▶ _WORK TO BE COMPLETED_
Set down the records that follow in full and without changes.
=== Begin Enclosure ===
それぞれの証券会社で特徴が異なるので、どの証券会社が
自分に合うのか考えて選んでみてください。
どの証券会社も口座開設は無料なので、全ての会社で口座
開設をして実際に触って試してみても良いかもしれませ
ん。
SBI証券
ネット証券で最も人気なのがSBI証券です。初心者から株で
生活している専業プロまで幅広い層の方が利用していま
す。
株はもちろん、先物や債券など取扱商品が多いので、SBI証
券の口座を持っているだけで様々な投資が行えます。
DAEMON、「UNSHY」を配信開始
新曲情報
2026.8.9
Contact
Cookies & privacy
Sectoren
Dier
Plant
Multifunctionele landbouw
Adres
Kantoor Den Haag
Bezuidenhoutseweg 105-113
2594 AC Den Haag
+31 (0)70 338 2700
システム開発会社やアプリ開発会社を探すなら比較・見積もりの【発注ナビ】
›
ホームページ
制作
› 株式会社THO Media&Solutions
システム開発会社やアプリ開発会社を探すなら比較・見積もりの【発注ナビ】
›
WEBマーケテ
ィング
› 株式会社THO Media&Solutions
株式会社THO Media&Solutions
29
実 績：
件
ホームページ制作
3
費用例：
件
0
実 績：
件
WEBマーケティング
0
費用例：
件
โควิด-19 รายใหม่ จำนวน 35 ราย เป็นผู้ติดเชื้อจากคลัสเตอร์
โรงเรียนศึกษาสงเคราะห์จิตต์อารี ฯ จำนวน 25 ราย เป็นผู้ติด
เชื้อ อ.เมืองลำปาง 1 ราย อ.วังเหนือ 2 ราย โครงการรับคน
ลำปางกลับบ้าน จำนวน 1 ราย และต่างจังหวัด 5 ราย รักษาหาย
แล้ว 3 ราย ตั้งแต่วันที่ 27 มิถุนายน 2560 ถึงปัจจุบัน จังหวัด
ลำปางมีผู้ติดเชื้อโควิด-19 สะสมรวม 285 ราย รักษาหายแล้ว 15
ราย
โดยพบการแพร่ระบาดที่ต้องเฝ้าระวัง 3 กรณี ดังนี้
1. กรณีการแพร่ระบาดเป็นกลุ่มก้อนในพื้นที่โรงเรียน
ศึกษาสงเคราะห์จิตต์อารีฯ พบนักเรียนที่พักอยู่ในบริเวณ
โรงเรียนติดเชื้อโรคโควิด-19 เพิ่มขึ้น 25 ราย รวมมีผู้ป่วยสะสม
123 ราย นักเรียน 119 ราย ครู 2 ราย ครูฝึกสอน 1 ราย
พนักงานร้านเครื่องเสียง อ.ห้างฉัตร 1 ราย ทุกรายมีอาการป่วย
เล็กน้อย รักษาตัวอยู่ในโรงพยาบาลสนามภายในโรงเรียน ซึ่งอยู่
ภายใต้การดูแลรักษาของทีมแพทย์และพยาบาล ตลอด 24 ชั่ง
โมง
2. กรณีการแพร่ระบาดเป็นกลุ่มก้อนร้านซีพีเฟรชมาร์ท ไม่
=== End Enclosure ===
▶ _SOLUTION FOR THIS PROBLEM_
それぞれの証券会社で特徴が異なるので、どの証券会社が
自分に合うのか考えて選んでみてください。
どの証券会社も口座開設は無料なので、全ての会社で口座
開設をして実際に触って試してみても良いかもしれませ
ん。
SBI証券
ネット証券で最も人気なのがSBI証券です。初心者から株で
生活している専業プロまで幅広い層の方が利用していま
す。
株はもちろん、先物や債券など取扱商品が多いので、SBI証
券の口座を持っているだけで様々な投資が行えます。
DAEMON、「UNSHY」を配信開始
新曲情報
2026.8.9
Contact
Cookies & privacy
Sectoren
Dier
Plant
Multifunctionele landbouw
Adres
Kantoor Den Haag
Bezuidenhoutseweg 105-113
2594 AC Den Haag
+31 (0)70 338 2700
システム開発会社やアプリ開発会社を探すなら比較・見積もりの【発注ナビ】
›
ホームページ
制作
› 株式会社THO Media&Solutions
システム開発会社やアプリ開発会社を探すなら比較・見積もりの【発注ナビ】
›
WEBマーケテ
ィング
› 株式会社THO Media&Solutions
株式会社THO Media&Solutions
29
実 績：
件
ホームページ制作
3
費用例：
件
0
実 績：
件
WEBマーケティング
0
費用例：
件
โควิด-19 รายใหม่ จำนวน 35 ราย เป็นผู้ติดเชื้อจากคลัสเตอร์
โรงเรียนศึกษาสงเคราะห์จิตต์อารี ฯ จำนวน 25 ราย เป็นผู้ติด
เชื้อ อ.เมืองลำปาง 1 ราย อ.วังเหนือ 2 ราย โครงการรับคน
ลำปางกลับบ้าน จำนวน 1 ราย และต่างจังหวัด 5 ราย รักษาหาย
แล้ว 3 ราย ตั้งแต่วันที่ 27 มิถุนายน 2560 ถึงปัจจุบัน จังหวัด
ลำปางมีผู้ติดเชื้อโควิด-19 สะสมรวม 285 ราย รักษาหายแล้ว 15
ราย
โดยพบการแพร่ระบาดที่ต้องเฝ้าระวัง 3 กรณี ดังนี้
1. กรณีการแพร่ระบาดเป็นกลุ่มก้อนในพื้นที่โรงเรียน
ศึกษาสงเคราะห์จิตต์อารีฯ พบนักเรียนที่พักอยู่ในบริเวณ
โรงเรียนติดเชื้อโรคโควิด-19 เพิ่มขึ้น 25 ราย รวมมีผู้ป่วยสะสม
123 ราย นักเรียน 119 ราย ครู 2 ราย ครูฝึกสอน 1 ราย
พนักงานร้านเครื่องเสียง อ.ห้างฉัตร 1 ราย ทุกรายมีอาการป่วย
เล็กน้อย รักษาตัวอยู่ในโรงพยาบาลสนามภายในโรงเรียน ซึ่งอยู่
ภายใต้การดูแลรักษาของทีมแพทย์และพยาบาล ตลอด 24 ชั่ง
โมง
2. กรณีการแพร่ระบาดเป็นกลุ่มก้อนร้านซีพีเฟรชมาร์ท ไม่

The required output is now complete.